-- START OF Source --

The present invention relates generally to coaxial cable connectors and coaxial cable/connector assemblies, and particularly to coaxial cable connectors suitable for coaxial assemblies.
2. Technical Background
Coaxial cable connectors such as F-connectors are used to attach coaxial cable to another object such as an appliance or junction having a terminal adapted to engage the connector. F-connectors are often used in conjunction with a length of coaxial cable to create a jumper cable assembly to interconnect components of a cable television system. A jumper typically has one coaxial connector (connector termination) at each end of the length of cable. The coaxial cable typically includes a center conductor, or inner conductor, surrounded by a plurality of outer cable components, for example the inner conductor is surrounded by a dielectric, in turn surrounded by one or more outer conductive layers, or metallic layers, such as a conductive grounding foil and/or braid, wherein the outer conductive arrangement is itself surrounded by a protective outer jacket. The dielectric can be plastic, rubber, glass, or ceramic. Various types of coaxial cable have different outer protective layers or jackets. The F-connector is typically secured over the prepared end of the jacketed coaxial cable by use of a crimp tool or compression tool specifically designed to crimp or actuate the connector. Once secured to the coaxial cable, the connector is then capable of transferring signals by engaging the connector with a threaded connection or threaded port, such as found on typical CATV electronic devices like set top converters, television sets or DVD players.
Crimp style F-connectors are known wherein a crimp sleeve is included as part of the connector body. A crimping tool must be used to deform the crimp sleeve onto the cable to secure the connector to a cable. For example, a special radial crimping tool, having jaws that form a hexagon, can be used to radially crimp the crimp sleeve around the outer jacket of the coaxial cable to secure such a crimp style F-connector over the prepared end of the coaxial cable, such as described in U.S. Pat. No. 4,400,050 to Hayward. However, crimping braided outer conductors can present some difficulties. To prevent deformation of the outer cable components in relation to the center conductor, a support sleeve of one form or another may be used. Usually, the braid is captured in a layer between a tubular outer ferrule and the connector body, wherein the outer ferrule is crimped onto the crimp sleeve which in turn is radially compressed into engagement with the cable, but such crimps are not typically considered to be highly reliable, because, for example, there are typically large voids in the interface allowing for corrosive degradation of the contact surfaces, and/or the mechanical pull strength to the joint does not approach the strength of the wire. Additionally, such a crimp connection typically allows relative movement between all three components, which results in a very poor, noisy electrical connection.
Another known form of F-connector includes an annular compression sleeve used to secure the F-connector over the prepared end of the cable. Rather than crimping a crimp sleeve radially toward the jacket of the coaxial cable, these F-connectors employ an annular compression sleeve, typically plastic, that is initially attached to the F-connector, but which is detached therefrom prior to installation of the F-connector. The compression sleeve includes an inner bore for allowing such compression sleeve to be passed over the end of the coaxial cable prior to installation of the F-connector. The remainder of the F-connector itself is then inserted over the prepared end of the coaxial cable. Next, the compression sleeve is compressed axially along the longitudinal axis of the connector into the body of the connector, which simultaneously causes the jacket of the coaxial cable to be compressed between the compression sleeve and the tubular post of the connector as the compression sleeve moves radially inward. An example of such a compression sleeve F-connector is described in U.S. Pat. No. 4,834,675 to Samchisen. A number of commercial tool manufacturers provide compression tools for axially compressing the compression sleeve into such connectors.

-- END OF Source --

Written request 1 — Copy out everything in the coaxial connector passage from "The present invention" down to "for coaxial assemblies.".
Written request 2 —
Answer these from the coaxial connector passage:
(a) What materials can the dielectric be?
(b) What shape do the jaws of the special radial crimping tool form?
(c) What material is the annular compression sleeve typically made of?
Rely on the coaxial connector passage alone.

-- START OF Source material --

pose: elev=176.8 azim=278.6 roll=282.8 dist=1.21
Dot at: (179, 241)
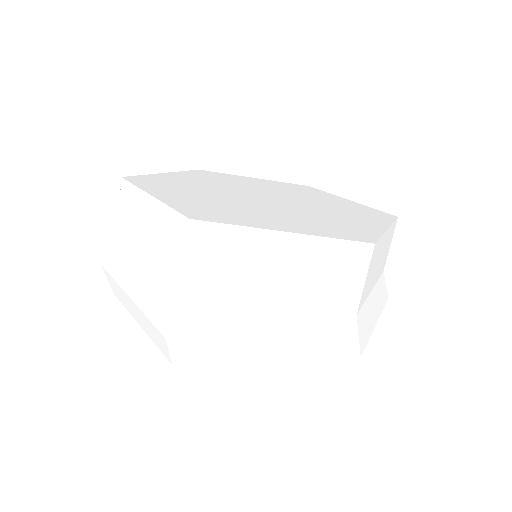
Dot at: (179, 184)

-- END OF Source material --

Complete output 1 —
The present invention relates generally to coaxial cable connectors and coaxial cable/connector assemblies, and particularly to coaxial cable connectors suitable for coaxial assemblies.

Complete output 2 —
(a) Plastic, rubber, glass, or ceramic.
(b) A hexagon.
(c) Plastic.